Entre les syndicats et Elisabeth Borne, rien ne va plus
Ces chiffres sont sortis pile au moment où la Première ministre Elisabeth Borne voyait les syndicats lui tourner le dos mercredi, après moins d’une heure de rencontre. L’impasse: le mot est juste, car l’on ne voit pas de sortie.

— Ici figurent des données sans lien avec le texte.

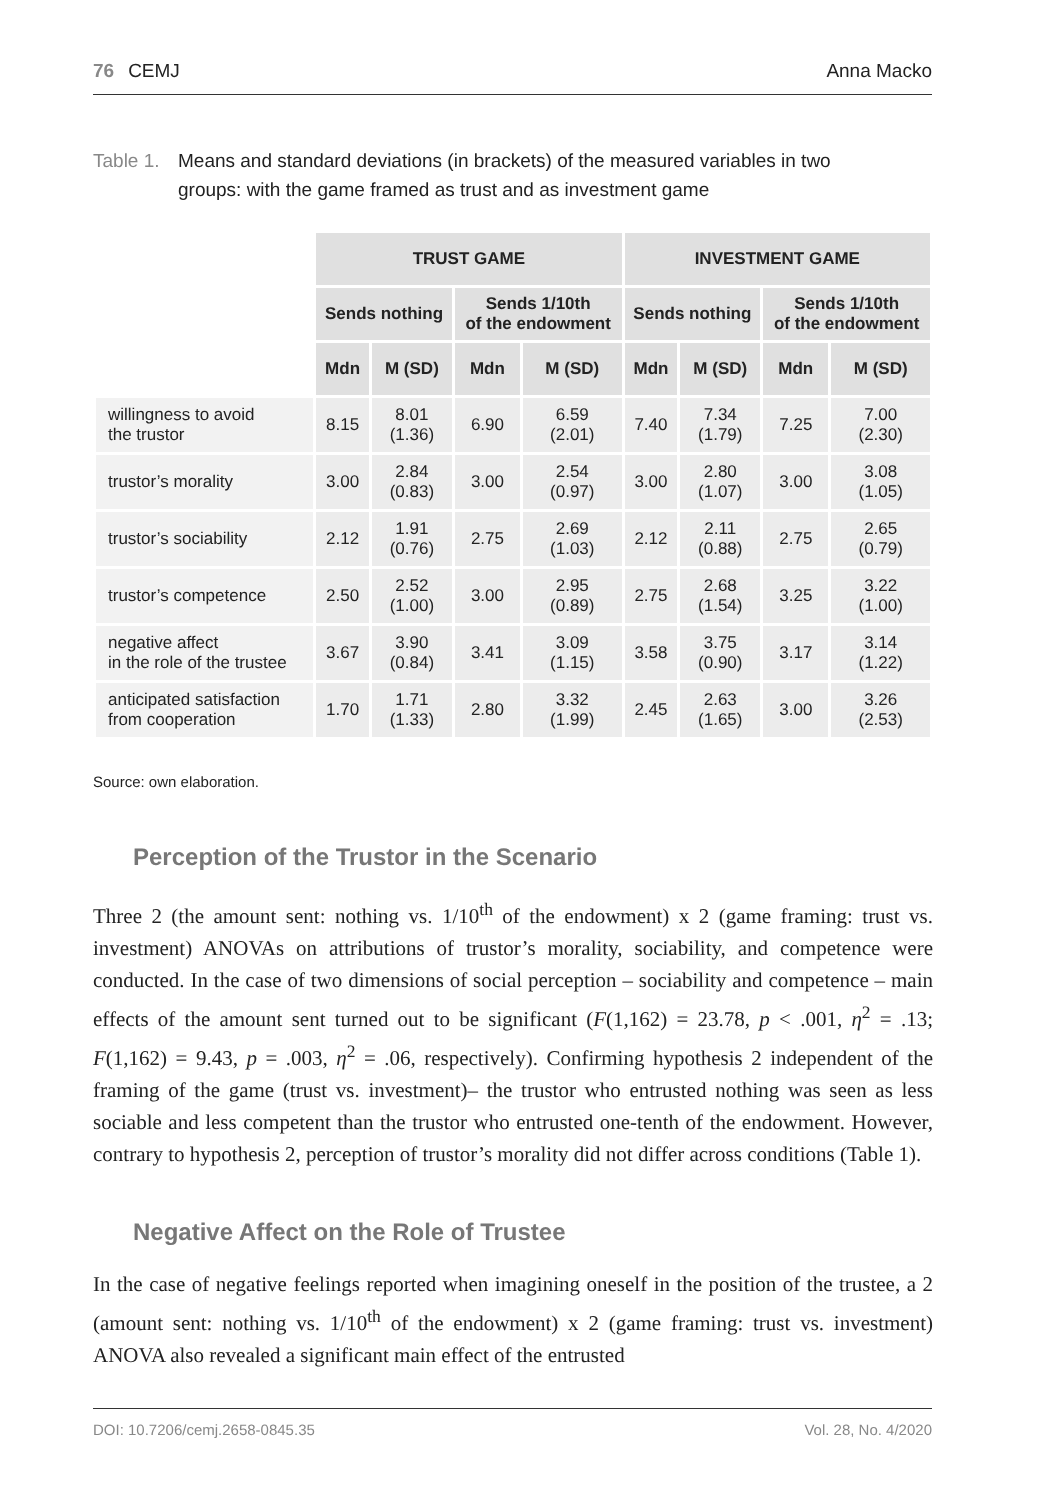76 CEMJ Anna Macko
Table 1. Means and standard deviations (in brackets) of the measured variables in two groups: with the game framed as trust and as investment game
| | TRUST GAME | | | | INVESTMENT GAME | | | |
| --- | --- | --- | --- | --- | --- | --- | --- | --- |
| | Sends nothing | | Sends 1/10th of the endowment | | Sends nothing | | Sends 1/10th of the endowment | |
| | Mdn | M (SD) | Mdn | M (SD) | Mdn | M (SD) | Mdn | M (SD) |
| willingness to avoid the trustor | 8.15 | 8.01 (1.36) | 6.90 | 6.59 (2.01) | 7.40 | 7.34 (1.79) | 7.25 | 7.00 (2.30) |
| trustor’s morality | 3.00 | 2.84 (0.83) | 3.00 | 2.54 (0.97) | 3.00 | 2.80 (1.07) | 3.00 | 3.08 (1.05) |
| trustor’s sociability | 2.12 | 1.91 (0.76) | 2.75 | 2.69 (1.03) | 2.12 | 2.11 (0.88) | 2.75 | 2.65 (0.79) |
| trustor’s competence | 2.50 | 2.52 (1.00) | 3.00 | 2.95 (0.89) | 2.75 | 2.68 (1.54) | 3.25 | 3.22 (1.00) |
| negative affect in the role of the trustee | 3.67 | 3.90 (0.84) | 3.41 | 3.09 (1.15) | 3.58 | 3.75 (0.90) | 3.17 | 3.14 (1.22) |
| anticipated satisfaction from cooperation | 1.70 | 1.71 (1.33) | 2.80 | 3.32 (1.99) | 2.45 | 2.63 (1.65) | 3.00 | 3.26 (2.53) |
Source: own elaboration.
Perception of the Trustor in the Scenario
Three 2 (the amount sent: nothing vs. 1/10<sup>th</sup> of the endowment) x 2 (game framing: trust vs. investment) ANOVAs on attributions of trustor’s morality, sociability, and competence were conducted. In the case of two dimensions of social perception – sociability and competence – main effects of the amount sent turned out to be significant (F(1,162) = 23.78, p < .001, η<sup>2</sup> = .13; F(1,162) = 9.43, p = .003, η<sup>2</sup> = .06, respectively). Confirming hypothesis 2 independent of the framing of the game (trust vs. investment)– the trustor who entrusted nothing was seen as less sociable and less competent than the trustor who entrusted one-tenth of the endowment. However, contrary to hypothesis 2, perception of trustor’s morality did not differ across conditions (Table 1).
Negative Affect on the Role of Trustee
In the case of negative feelings reported when imagining oneself in the position of the trustee, a 2 (amount sent: nothing vs. 1/10<sup>th</sup> of the endowment) x 2 (game framing: trust vs. investment) ANOVA also revealed a significant main effect of the entrusted
DOI: 10.7206/cemj.2658-0845.35 Vol. 28, No. 4/2020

L’exécutif s’y était d’ailleurs préparé, avec un communiqué prérédigé, lu devant les caméras par une première ministre résolue à ne rien céder sur les retraites. Et après? Trois quarts des Français, selon l’enquête d’Harris Interactive, perçoivent la reprise des discussions entre les partenaires sociaux et le gouvernement comme une bonne chose. Mais ils sont 62% à estimer que ces pourparlers ne vont rien changer. Une autoroute pour la confrontation.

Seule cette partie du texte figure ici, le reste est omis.